*** Opening Material provided ***
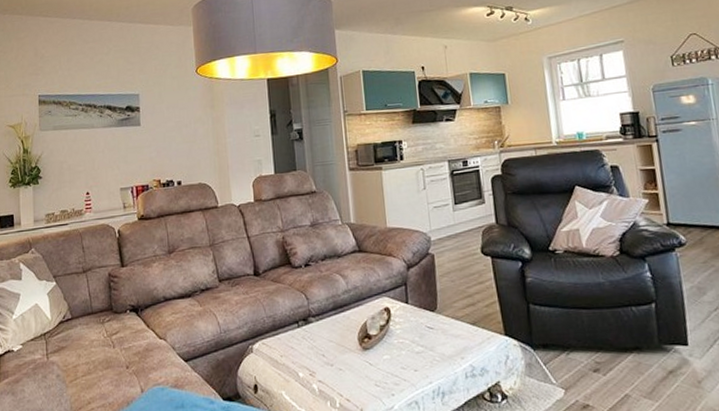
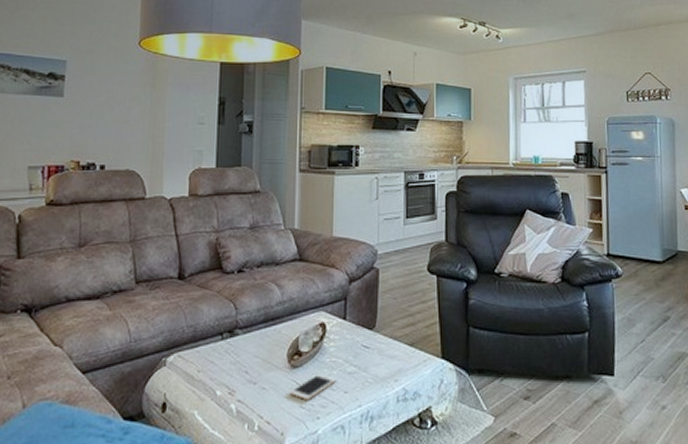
cell phone: none [364,354,407,378] -> present [290,373,337,400]

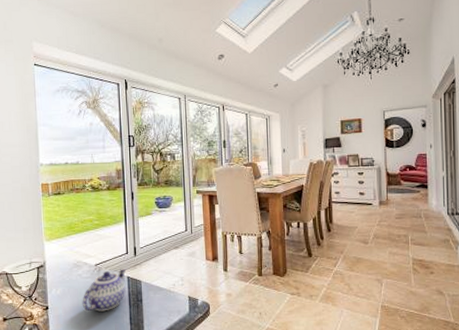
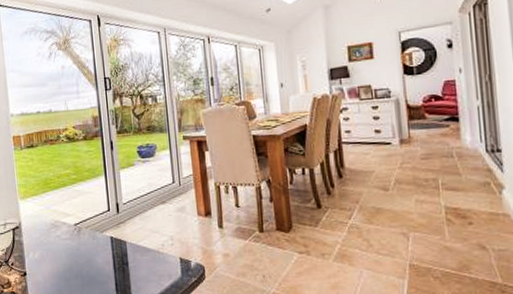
teapot: present [82,269,127,311] -> none [62,228,109,277]

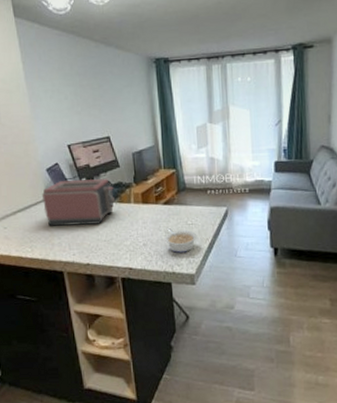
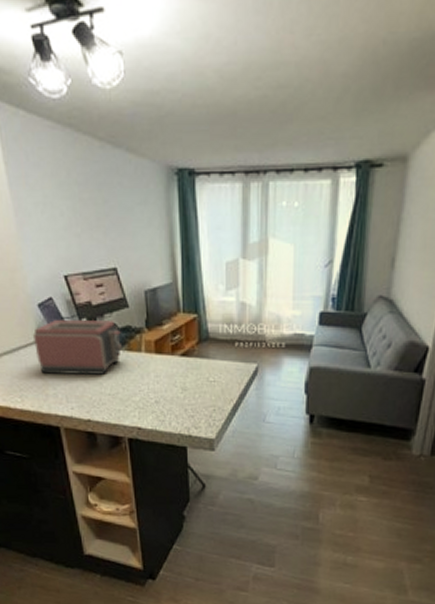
legume: present [164,228,198,253] -> none [180,385,220,414]

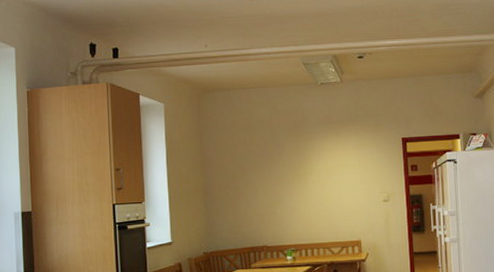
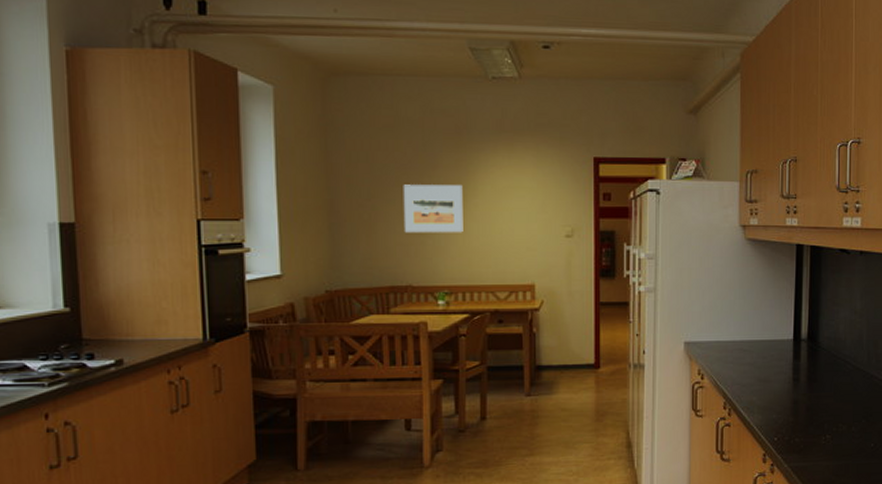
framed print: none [258,166,304,205] -> present [403,184,463,233]

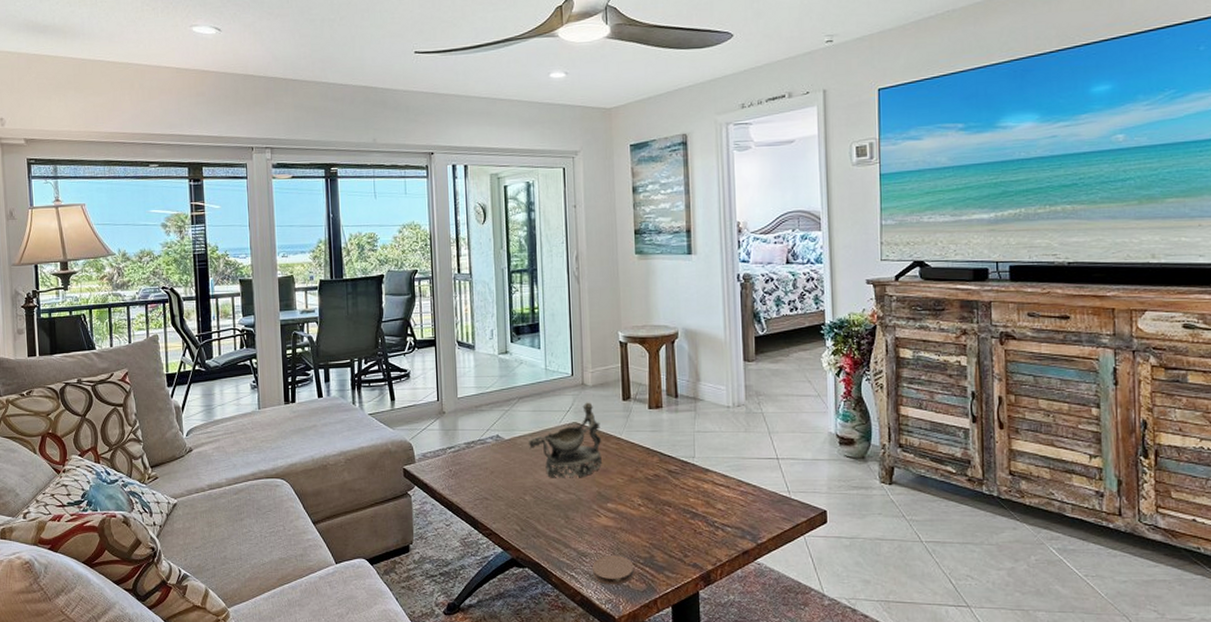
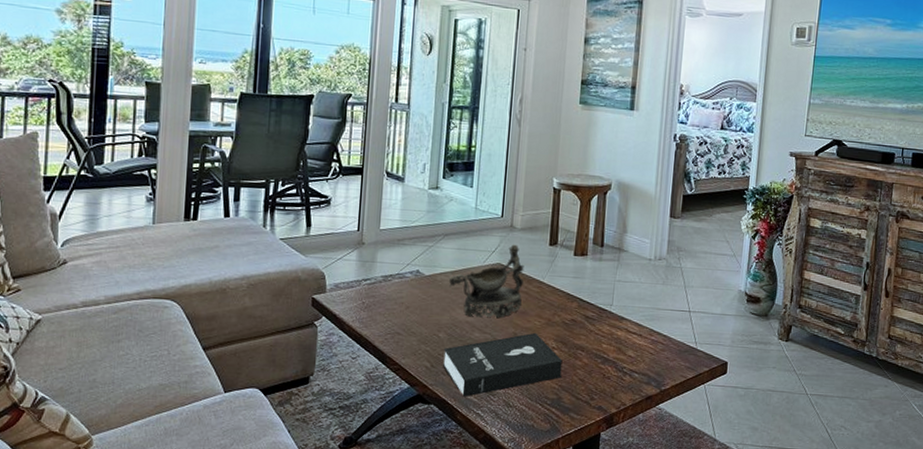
booklet: none [532,490,651,559] -> present [443,332,563,397]
coaster: present [593,555,634,585] -> none [499,395,541,425]

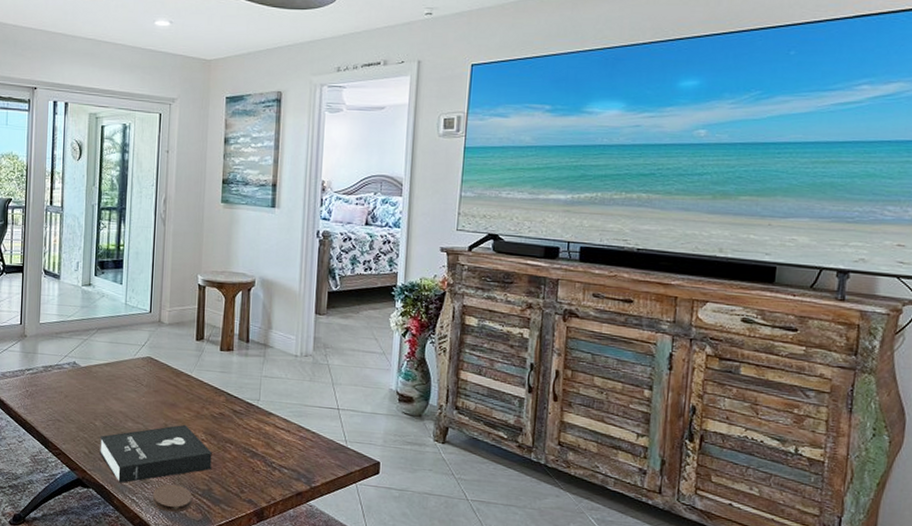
decorative bowl: present [449,244,524,318] -> none [103,339,173,409]
coaster: none [499,395,541,425] -> present [153,484,192,513]

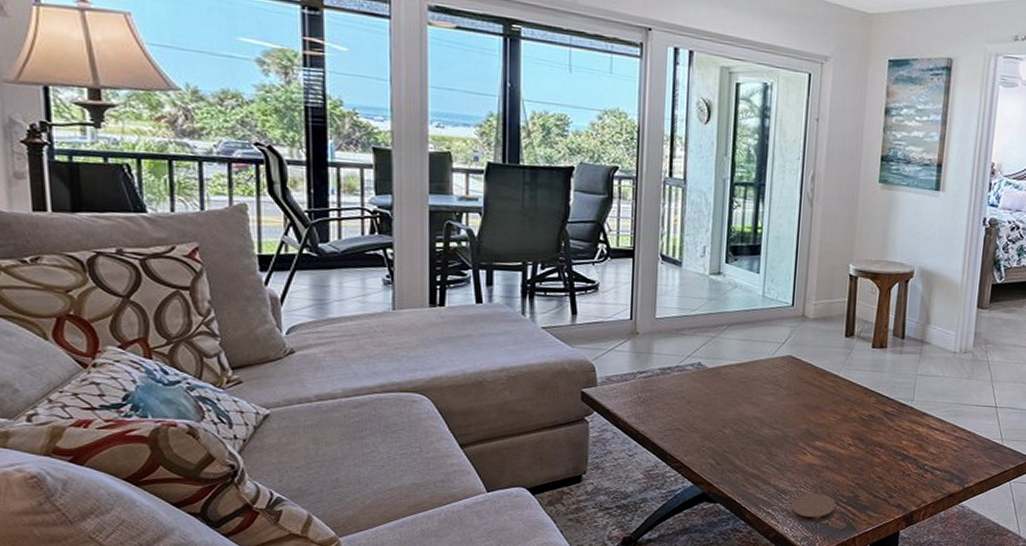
booklet: present [100,424,212,483] -> none [729,428,860,495]

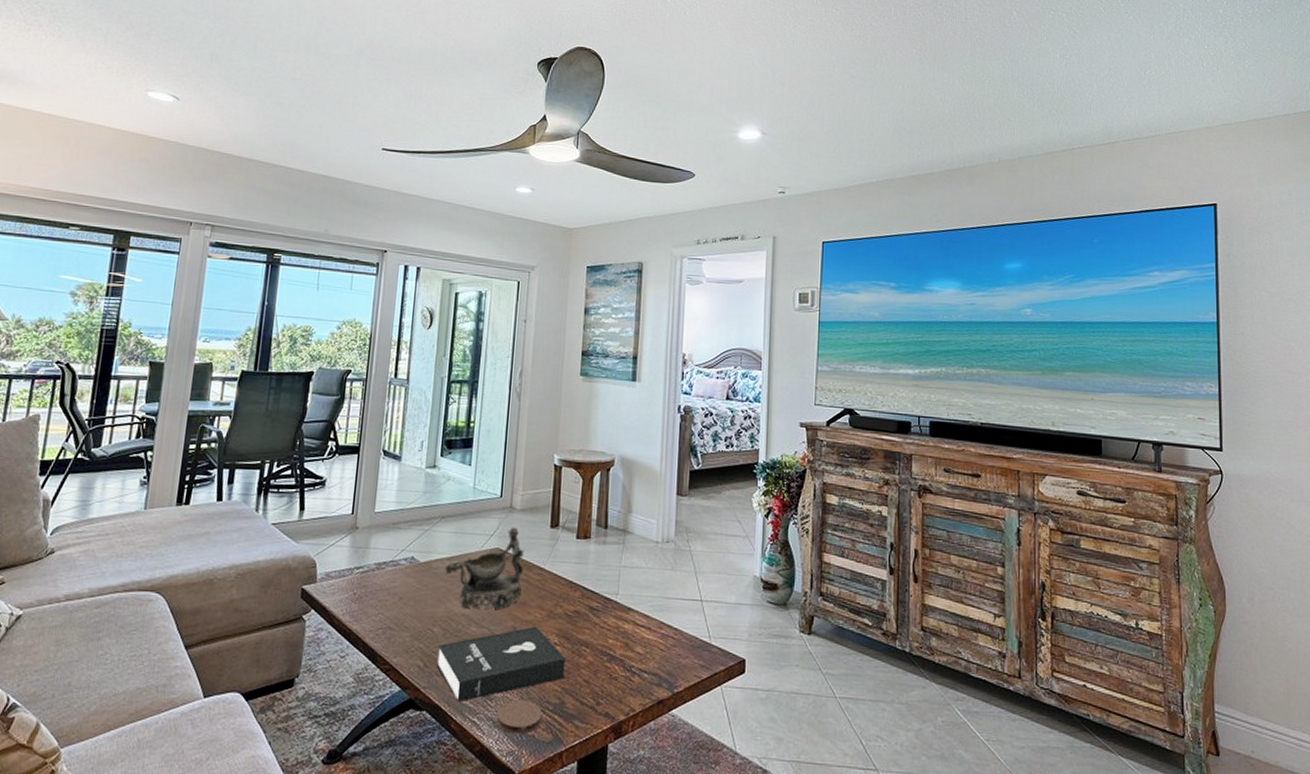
booklet: none [729,428,860,495] -> present [437,626,566,702]
decorative bowl: none [735,335,818,413] -> present [445,527,524,609]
*** Closing Material provided ***
The answer should be an exact restatement of every entry, with the pictures omitted.

Expected output
cell phone: none [364,354,407,378] -> present [290,373,337,400]

teapot: present [82,269,127,311] -> none [62,228,109,277]

legume: present [164,228,198,253] -> none [180,385,220,414]

framed print: none [258,166,304,205] -> present [403,184,463,233]

booklet: none [532,490,651,559] -> present [443,332,563,397]
coaster: present [593,555,634,585] -> none [499,395,541,425]

decorative bowl: present [449,244,524,318] -> none [103,339,173,409]
coaster: none [499,395,541,425] -> present [153,484,192,513]

booklet: present [100,424,212,483] -> none [729,428,860,495]

booklet: none [729,428,860,495] -> present [437,626,566,702]
decorative bowl: none [735,335,818,413] -> present [445,527,524,609]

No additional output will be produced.